» **EXERCÍCIO A**: Reproduza fielmente o trecho dos registros que vai do início deles até a linha que contém "38: (787, 665)", com as duas extremidades incluídas.

╭─ TEXTO DE LEITURA

SP Escola de Teatro

SP Entrevista | Celso Sim

A cada semestre, os aprendizes da SP Escola de Teatro — Centro de Formação das Artes do Palco criam experimentos cênicos, sempre com base em artistas e obras de referência. Nesta primeira metade de 2016, o álbum “A Mulher do Fim do Mundo”, de Elza Soares, tido por muitos críticos musicais como o melhor disco de 2015, é o material a partir do qual os aprendizes criarão suas cenas.
 
Visceral, o disco tem direção artística do músico Celso Sim, que tem uma íntima relação também com o teatro. Ele veio à sede Roosevelt da Escola nesta quinta-feira (4) para conversar com os aprendizes sobre o seu trabalho, o disco e os temas nos quais as letras tocam: sexo, racismo, violência.
 
Sim conversou com o portal da SP Escola de Teatro. Leia os melhores momentos do nosso bate-papo.
 
 
Você é músico e tem uma relação muito forte com o teatro. Quando foi que esse interesse pelas artes cênicas despertou?

╰─

» **EXERCÍCIO B**: Devolva na íntegra, sem nenhuma alteração, a entrevista com Celso Sim.

╭─ LINHAS

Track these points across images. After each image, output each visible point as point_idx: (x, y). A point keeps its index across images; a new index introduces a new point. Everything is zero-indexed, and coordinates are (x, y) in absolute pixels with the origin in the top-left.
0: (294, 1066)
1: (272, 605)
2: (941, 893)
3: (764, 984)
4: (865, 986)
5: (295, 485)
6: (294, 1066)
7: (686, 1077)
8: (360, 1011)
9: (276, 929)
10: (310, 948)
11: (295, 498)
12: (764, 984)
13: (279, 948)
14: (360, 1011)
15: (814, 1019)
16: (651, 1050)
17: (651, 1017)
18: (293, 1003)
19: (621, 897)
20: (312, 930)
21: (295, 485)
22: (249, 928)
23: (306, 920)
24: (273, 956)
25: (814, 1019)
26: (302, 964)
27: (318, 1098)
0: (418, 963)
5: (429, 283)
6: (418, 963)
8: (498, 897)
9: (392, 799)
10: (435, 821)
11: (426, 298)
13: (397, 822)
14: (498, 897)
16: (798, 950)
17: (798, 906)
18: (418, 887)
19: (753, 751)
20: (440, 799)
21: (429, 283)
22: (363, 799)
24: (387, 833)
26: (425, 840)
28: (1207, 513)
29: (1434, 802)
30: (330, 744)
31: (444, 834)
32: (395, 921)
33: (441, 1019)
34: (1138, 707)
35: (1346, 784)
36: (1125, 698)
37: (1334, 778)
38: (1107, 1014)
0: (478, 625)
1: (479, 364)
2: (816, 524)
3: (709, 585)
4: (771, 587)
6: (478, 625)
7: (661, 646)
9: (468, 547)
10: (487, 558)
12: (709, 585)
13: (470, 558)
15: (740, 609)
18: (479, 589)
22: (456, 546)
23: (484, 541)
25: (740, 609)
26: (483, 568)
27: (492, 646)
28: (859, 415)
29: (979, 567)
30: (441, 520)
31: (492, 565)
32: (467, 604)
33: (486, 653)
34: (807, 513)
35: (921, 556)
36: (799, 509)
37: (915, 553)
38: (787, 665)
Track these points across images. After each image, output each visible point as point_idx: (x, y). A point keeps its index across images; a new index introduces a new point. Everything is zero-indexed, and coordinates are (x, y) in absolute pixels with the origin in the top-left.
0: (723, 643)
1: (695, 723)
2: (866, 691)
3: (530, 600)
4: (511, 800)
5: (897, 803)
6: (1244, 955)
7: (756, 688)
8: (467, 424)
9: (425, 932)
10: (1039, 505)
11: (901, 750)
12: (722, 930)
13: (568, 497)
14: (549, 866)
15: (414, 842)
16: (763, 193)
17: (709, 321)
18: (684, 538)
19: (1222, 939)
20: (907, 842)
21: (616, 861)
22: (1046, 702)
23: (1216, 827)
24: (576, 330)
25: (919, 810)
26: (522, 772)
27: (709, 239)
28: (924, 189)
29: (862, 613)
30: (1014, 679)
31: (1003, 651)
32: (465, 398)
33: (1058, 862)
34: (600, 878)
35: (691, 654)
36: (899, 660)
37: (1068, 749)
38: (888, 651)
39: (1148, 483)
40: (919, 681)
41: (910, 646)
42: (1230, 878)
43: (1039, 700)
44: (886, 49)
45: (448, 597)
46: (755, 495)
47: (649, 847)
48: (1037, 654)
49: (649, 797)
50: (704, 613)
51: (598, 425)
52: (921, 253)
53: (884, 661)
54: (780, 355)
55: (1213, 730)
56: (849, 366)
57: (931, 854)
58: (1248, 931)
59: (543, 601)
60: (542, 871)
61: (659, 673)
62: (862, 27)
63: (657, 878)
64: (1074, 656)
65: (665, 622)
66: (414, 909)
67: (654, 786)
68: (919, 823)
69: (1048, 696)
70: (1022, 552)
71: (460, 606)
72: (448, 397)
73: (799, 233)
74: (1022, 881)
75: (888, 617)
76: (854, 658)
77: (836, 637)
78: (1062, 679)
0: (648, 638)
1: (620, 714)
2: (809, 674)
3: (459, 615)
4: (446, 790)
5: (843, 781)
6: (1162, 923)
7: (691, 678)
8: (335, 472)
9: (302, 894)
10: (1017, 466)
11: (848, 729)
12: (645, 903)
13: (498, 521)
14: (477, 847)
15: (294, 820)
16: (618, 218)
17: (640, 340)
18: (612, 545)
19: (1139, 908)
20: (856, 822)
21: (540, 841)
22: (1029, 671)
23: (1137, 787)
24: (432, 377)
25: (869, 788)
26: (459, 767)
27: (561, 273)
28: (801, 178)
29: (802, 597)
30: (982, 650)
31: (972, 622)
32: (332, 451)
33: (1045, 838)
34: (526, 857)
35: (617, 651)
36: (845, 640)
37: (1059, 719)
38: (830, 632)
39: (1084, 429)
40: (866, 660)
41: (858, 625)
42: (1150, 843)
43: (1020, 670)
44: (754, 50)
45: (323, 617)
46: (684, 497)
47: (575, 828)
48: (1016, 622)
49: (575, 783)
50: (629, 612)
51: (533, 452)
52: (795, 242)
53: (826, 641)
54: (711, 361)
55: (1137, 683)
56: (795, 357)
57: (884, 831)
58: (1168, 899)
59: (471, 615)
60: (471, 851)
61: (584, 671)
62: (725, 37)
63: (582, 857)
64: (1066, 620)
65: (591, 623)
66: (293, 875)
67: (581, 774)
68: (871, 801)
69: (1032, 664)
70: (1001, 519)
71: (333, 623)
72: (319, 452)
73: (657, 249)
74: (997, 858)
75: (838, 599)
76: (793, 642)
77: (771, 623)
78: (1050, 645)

╰─

» **RESPOSTA FINAL A**:
Track these points across images. After each image, output each visible point as point_idx: (x, y). A point keeps its index across images; a new index introduces a new point. Everything is zero-indexed, and coordinates are (x, y) in absolute pixels with the origin in the top-left.
0: (294, 1066)
1: (272, 605)
2: (941, 893)
3: (764, 984)
4: (865, 986)
5: (295, 485)
6: (294, 1066)
7: (686, 1077)
8: (360, 1011)
9: (276, 929)
10: (310, 948)
11: (295, 498)
12: (764, 984)
13: (279, 948)
14: (360, 1011)
15: (814, 1019)
16: (651, 1050)
17: (651, 1017)
18: (293, 1003)
19: (621, 897)
20: (312, 930)
21: (295, 485)
22: (249, 928)
23: (306, 920)
24: (273, 956)
25: (814, 1019)
26: (302, 964)
27: (318, 1098)
0: (418, 963)
5: (429, 283)
6: (418, 963)
8: (498, 897)
9: (392, 799)
10: (435, 821)
11: (426, 298)
13: (397, 822)
14: (498, 897)
16: (798, 950)
17: (798, 906)
18: (418, 887)
19: (753, 751)
20: (440, 799)
21: (429, 283)
22: (363, 799)
24: (387, 833)
26: (425, 840)
28: (1207, 513)
29: (1434, 802)
30: (330, 744)
31: (444, 834)
32: (395, 921)
33: (441, 1019)
34: (1138, 707)
35: (1346, 784)
36: (1125, 698)
37: (1334, 778)
38: (1107, 1014)
0: (478, 625)
1: (479, 364)
2: (816, 524)
3: (709, 585)
4: (771, 587)
6: (478, 625)
7: (661, 646)
9: (468, 547)
10: (487, 558)
12: (709, 585)
13: (470, 558)
15: (740, 609)
18: (479, 589)
22: (456, 546)
23: (484, 541)
25: (740, 609)
26: (483, 568)
27: (492, 646)
28: (859, 415)
29: (979, 567)
30: (441, 520)
31: (492, 565)
32: (467, 604)
33: (486, 653)
34: (807, 513)
35: (921, 556)
36: (799, 509)
37: (915, 553)
38: (787, 665)

» **RESPOSTA FINAL B**:
SP Escola de Teatro

SP Entrevista | Celso Sim

A cada semestre, os aprendizes da SP Escola de Teatro — Centro de Formação das Artes do Palco criam experimentos cênicos, sempre com base em artistas e obras de referência. Nesta primeira metade de 2016, o álbum “A Mulher do Fim do Mundo”, de Elza Soares, tido por muitos críticos musicais como o melhor disco de 2015, é o material a partir do qual os aprendizes criarão suas cenas.
 
Visceral, o disco tem direção artística do músico Celso Sim, que tem uma íntima relação também com o teatro. Ele veio à sede Roosevelt da Escola nesta quinta-feira (4) para conversar com os aprendizes sobre o seu trabalho, o disco e os temas nos quais as letras tocam: sexo, racismo, violência.
 
Sim conversou com o portal da SP Escola de Teatro. Leia os melhores momentos do nosso bate-papo.
 
 
Você é músico e tem uma relação muito forte com o teatro. Quando foi que esse interesse pelas artes cênicas despertou?